Dosen Universitas Gadjah Mada sekaligus Steering Committee MOSAIC Abdul Gaffar Karim menyampaikan perlunya pendekatan kolaboratif untuk mengatasi isu iklim di kalangan umat Islam. Hal ini ia sampaikan di forum penyampaian hasil survei iklim nasional yang dilakukan oleh Purpose dan Foreign Policy Community of Indonesia (FPCI) pada Jum’at (8/11/2024)
“Bagi kami kata kuncinya aksi dan kolaborasi, itu adalah interpretasi sholat berjamaah dalam versi sosial.” ungkap Abdul Gaffar Karim.
Ia mengeluhkan, kalangan muslim hari ini lebih fokus pada kesalehan personal daripada kesalehan sosial, sehingga persoalan-persoalan sosial seperti isu iklim tidak terlalu dipedulikan.
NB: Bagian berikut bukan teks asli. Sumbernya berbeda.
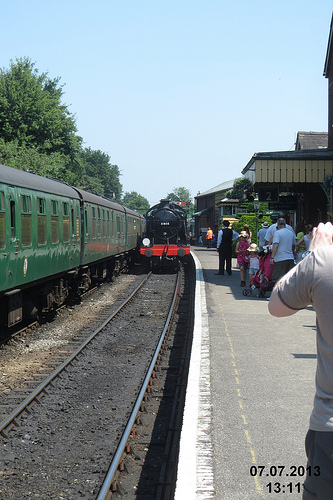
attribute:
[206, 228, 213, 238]
vest — orange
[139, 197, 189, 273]
train — black and red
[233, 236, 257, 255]
outfit — pink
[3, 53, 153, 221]
trees — green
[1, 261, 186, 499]
tracks — set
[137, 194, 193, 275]
train — red, black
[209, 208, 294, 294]
people — grouped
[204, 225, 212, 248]
man — standing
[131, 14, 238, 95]
sky — clear, blue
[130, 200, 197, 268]
train car — green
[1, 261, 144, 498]
gravel — beside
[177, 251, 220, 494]
stripe — long, white, painted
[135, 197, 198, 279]
train — black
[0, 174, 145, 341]
train — green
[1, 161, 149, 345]
train — opposite, green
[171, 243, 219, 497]
line — white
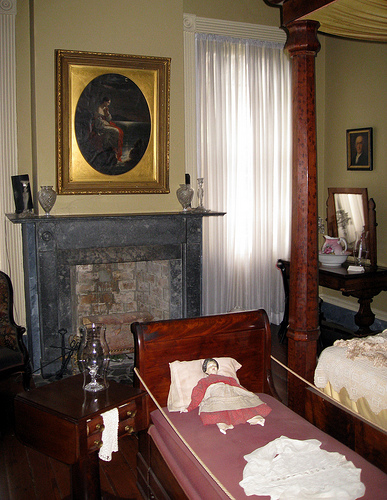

“Yang namanya berjamaah itu cukup selesai di Shalat Subuh, makannya ada celoteh lelaki sejati itu sholat Subuh, tetapi tidak ada itu lelaki sejati berkolaborasi menjaga iklim,” imbuh Abdul Gaffar Karim disambut gelak tawa peserta.
Karenanya, Mosaic menggandeng organisasi keagamaan seperti Nahdlatul Ulama, Muhammadiyah untuk bersama mengatasi isu-isu iklim. Selain itu, MOSAIC juga mengembangkan gerakan aksi iklim seperti Wakaf Hutan, Bengkel Hijrah Iklim dan Sedekah Energi.
Sementara pendiri dan ketua Foreign Policy Community of Indonesia (FPCI) Dino Patti Djalal menyatakan dengan meningkatnya religiusitas global, termasuk di Indonesia, penting jadinya untuk menyesuaikan solusi iklim dengan ajaran agama Islam.
“Penting bagi pemerintah dan para pembuat kebijakan untuk memahami bahwa target iklim bisa selaras dengan ajaran Islam. Namun, masih ada banyak hambatan untuk mengubah keyakinan ini menjadi aksi nyata terhadap iklim dan pengurangan emisi,” kata Dino Patti Djalal.
Bagi Dino, pemuka-pemuka agama memiliki peran untuk mengajak umatnya untuk menjaga dan merawat iklim.
”Pertanyaan di Indonesia adalah bagaimana tokoh muslim di Indonesia berkontribusi dalam isu perubahan iklim? Mereka harus jadi bagian dari solusi. MUI (Majelis Ulama Indonesia) harus mengeluarkan fatwa tentang perubahan iklim,” tuturnya.
Dengan adanya hasil survei iklim nasional tersebut, Dino berharap agar pemerintah dan pemangku kebijakan mendorong aksi-aksi nyata yang sejalan dengan ajaran Islam demi perbaikan iklim yang lebih baik. “Pengaruh mereka dalam memobilisasi masyarakat sangat besar, dan melibatkan mereka dalam aksi iklim dapat memberikan dampak nyata,” ungkap Dino.
Untuk diketahui, survey iklim nasional yang melibatkan 3.000 responden Muslim dan 100 tokoh agama Islam di Indonesia menunjukkan bahwa sebanyak 22% responden menyatakan bahwa mereka lebih mempercayai pemuka agama dalam hal isu lingkungan dibandingkan dengan aktivis, ilmuwan, atau pemerintah nasional. Temuan tersebut menunjukkan potensi besar bahwa kalangan pemuka agama itu dapat meningkatkan kesadaran umat terhadap krisis iklim.